WHAT YOU SHOULD DO: Lay out the lines from the one containing "family: Violaceae" through the one containing "order: Lamiales", inclusive, as a numbered list, omitting any blank lines.

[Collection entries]

# # # # #

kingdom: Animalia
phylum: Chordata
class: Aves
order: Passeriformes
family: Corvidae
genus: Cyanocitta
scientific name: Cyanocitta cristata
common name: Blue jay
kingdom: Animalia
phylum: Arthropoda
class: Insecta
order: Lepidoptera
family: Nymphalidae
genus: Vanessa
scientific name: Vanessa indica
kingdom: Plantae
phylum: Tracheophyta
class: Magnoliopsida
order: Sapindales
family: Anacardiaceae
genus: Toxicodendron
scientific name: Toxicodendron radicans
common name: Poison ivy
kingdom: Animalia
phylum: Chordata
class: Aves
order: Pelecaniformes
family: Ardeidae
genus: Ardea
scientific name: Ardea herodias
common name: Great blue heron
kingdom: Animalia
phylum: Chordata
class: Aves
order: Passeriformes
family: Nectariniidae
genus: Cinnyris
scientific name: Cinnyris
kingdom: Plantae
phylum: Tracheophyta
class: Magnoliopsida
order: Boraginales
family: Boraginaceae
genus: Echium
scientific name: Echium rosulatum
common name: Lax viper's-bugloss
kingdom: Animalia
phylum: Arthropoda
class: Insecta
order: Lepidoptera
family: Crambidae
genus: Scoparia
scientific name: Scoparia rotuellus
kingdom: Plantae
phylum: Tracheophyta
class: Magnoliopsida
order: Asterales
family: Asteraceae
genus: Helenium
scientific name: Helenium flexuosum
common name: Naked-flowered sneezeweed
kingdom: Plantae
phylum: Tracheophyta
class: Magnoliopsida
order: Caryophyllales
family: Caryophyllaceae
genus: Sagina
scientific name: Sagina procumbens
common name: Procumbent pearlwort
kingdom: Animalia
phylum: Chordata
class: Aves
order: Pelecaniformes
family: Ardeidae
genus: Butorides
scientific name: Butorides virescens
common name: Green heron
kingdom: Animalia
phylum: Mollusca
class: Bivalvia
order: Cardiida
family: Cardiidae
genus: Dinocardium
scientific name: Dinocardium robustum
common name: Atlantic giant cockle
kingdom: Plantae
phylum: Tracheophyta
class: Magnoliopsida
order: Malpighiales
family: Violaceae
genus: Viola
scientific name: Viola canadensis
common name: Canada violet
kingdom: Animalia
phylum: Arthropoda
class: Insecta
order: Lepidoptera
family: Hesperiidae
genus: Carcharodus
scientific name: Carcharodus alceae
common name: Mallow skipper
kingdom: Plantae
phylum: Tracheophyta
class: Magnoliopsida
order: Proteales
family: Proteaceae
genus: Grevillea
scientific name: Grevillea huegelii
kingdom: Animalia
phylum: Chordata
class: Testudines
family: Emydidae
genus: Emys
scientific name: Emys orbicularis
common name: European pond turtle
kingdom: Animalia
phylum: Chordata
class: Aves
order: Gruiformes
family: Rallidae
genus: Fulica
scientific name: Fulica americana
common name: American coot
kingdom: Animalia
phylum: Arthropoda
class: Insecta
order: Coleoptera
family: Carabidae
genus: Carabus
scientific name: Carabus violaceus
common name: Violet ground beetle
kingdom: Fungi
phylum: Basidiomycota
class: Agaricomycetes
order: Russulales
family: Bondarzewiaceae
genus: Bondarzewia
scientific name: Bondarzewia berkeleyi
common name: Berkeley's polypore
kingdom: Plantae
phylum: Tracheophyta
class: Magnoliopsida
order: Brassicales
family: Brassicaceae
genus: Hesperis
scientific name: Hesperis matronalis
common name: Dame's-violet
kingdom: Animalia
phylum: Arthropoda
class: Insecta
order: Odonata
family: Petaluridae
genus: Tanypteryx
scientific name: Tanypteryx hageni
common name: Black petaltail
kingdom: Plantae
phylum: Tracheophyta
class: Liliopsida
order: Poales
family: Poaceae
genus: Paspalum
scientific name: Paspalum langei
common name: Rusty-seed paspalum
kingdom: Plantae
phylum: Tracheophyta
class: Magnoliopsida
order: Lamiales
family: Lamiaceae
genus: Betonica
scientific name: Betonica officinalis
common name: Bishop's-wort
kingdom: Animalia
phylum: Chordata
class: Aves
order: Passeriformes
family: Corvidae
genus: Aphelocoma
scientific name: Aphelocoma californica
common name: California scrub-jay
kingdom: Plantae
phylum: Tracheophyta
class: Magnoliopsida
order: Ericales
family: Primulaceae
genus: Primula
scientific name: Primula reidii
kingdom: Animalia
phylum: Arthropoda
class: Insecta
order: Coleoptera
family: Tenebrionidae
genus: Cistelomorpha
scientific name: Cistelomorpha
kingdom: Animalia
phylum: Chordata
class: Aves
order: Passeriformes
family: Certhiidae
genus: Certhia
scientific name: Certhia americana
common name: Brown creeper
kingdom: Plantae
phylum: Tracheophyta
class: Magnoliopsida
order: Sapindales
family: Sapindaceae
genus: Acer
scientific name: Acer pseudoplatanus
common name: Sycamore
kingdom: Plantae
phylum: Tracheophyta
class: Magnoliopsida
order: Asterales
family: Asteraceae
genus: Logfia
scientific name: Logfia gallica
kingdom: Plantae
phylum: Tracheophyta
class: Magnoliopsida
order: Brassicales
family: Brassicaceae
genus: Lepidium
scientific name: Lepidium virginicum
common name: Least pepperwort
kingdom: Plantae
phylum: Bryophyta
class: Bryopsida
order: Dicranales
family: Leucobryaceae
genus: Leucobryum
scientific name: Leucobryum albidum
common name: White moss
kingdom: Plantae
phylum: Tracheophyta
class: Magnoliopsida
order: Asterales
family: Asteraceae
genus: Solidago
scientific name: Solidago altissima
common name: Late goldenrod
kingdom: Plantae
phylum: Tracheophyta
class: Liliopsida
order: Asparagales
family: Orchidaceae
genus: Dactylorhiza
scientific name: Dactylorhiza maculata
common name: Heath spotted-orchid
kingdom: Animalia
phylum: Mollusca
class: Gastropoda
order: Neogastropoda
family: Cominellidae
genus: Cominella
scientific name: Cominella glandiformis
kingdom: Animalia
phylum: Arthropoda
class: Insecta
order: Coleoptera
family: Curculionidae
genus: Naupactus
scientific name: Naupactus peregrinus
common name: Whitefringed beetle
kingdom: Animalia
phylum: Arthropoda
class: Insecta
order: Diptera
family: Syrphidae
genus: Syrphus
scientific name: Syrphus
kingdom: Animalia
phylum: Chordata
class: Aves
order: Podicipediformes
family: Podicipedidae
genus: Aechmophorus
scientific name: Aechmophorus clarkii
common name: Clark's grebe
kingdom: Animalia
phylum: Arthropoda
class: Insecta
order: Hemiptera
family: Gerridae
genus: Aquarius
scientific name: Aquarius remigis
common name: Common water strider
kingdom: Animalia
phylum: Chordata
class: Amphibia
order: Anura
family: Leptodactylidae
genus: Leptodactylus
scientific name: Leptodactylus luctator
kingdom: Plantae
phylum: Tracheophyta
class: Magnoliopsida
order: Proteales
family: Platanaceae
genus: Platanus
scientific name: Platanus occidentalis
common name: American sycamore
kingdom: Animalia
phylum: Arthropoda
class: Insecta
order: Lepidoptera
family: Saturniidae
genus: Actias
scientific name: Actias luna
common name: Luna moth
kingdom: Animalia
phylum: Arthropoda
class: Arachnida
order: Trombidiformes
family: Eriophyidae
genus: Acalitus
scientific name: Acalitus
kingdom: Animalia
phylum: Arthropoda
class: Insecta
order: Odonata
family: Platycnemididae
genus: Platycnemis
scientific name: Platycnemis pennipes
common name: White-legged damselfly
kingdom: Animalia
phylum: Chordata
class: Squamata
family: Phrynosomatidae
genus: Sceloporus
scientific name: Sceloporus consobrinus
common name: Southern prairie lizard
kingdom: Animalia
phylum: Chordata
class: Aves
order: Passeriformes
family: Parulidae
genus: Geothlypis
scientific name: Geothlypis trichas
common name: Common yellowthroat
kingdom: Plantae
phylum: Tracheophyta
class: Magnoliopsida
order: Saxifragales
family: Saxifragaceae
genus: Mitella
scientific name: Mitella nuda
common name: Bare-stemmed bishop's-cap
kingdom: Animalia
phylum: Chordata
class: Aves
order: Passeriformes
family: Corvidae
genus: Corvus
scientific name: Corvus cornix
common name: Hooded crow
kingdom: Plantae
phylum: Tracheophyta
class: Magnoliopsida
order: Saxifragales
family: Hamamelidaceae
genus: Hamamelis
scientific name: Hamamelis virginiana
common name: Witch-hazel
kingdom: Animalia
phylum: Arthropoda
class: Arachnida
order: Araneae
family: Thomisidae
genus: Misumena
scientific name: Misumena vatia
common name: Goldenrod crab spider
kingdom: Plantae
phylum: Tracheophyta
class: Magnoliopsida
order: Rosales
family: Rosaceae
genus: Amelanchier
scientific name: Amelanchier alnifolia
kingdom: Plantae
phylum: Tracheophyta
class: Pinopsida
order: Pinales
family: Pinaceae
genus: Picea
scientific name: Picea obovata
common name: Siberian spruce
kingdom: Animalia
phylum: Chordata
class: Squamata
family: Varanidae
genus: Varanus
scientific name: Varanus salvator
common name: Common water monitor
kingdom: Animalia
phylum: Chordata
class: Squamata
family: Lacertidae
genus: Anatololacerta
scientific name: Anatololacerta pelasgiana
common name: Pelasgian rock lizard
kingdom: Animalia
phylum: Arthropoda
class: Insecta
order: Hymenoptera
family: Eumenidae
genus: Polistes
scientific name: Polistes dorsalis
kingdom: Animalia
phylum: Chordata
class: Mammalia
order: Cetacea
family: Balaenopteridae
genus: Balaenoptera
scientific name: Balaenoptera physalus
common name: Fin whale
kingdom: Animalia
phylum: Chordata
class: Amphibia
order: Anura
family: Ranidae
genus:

# # # # #

SOLUTION FOR THIS PROBLEM:
1. family: Violaceae
2. genus: Viola
3. scientific name: Viola canadensis
4. common name: Canada violet
5. kingdom: Animalia
6. phylum: Arthropoda
7. class: Insecta
8. order: Lepidoptera
9. family: Hesperiidae
10. genus: Carcharodus
11. scientific name: Carcharodus alceae
12. common name: Mallow skipper
13. kingdom: Plantae
14. phylum: Tracheophyta
15. class: Magnoliopsida
16. order: Proteales
17. family: Proteaceae
18. genus: Grevillea
19. scientific name: Grevillea huegelii
20. kingdom: Animalia
21. phylum: Chordata
22. class: Testudines
23. family: Emydidae
24. genus: Emys
25. scientific name: Emys orbicularis
26. common name: European pond turtle
27. kingdom: Animalia
28. phylum: Chordata
29. class: Aves
30. order: Gruiformes
31. family: Rallidae
32. genus: Fulica
33. scientific name: Fulica americana
34. common name: American coot
35. kingdom: Animalia
36. phylum: Arthropoda
37. class: Insecta
38. order: Coleoptera
39. family: Carabidae
40. genus: Carabus
41. scientific name: Carabus violaceus
42. common name: Violet ground beetle
43. kingdom: Fungi
44. phylum: Basidiomycota
45. class: Agaricomycetes
46. order: Russulales
47. family: Bondarzewiaceae
48. genus: Bondarzewia
49. scientific name: Bondarzewia berkeleyi
50. common name: Berkeley's polypore
51. kingdom: Plantae
52. phylum: Tracheophyta
53. class: Magnoliopsida
54. order: Brassicales
55. family: Brassicaceae
56. genus: Hesperis
57. scientific name: Hesperis matronalis
58. common name: Dame's-violet
59. kingdom: Animalia
60. phylum: Arthropoda
61. class: Insecta
62. order: Odonata
63. family: Petaluridae
64. genus: Tanypteryx
65. scientific name: Tanypteryx hageni
66. common name: Black petaltail
67. kingdom: Plantae
68. phylum: Tracheophyta
69. class: Liliopsida
70. order: Poales
71. family: Poaceae
72. genus: Paspalum
73. scientific name: Paspalum langei
74. common name: Rusty-seed paspalum
75. kingdom: Plantae
76. phylum: Tracheophyta
77. class: Magnoliopsida
78. order: Lamiales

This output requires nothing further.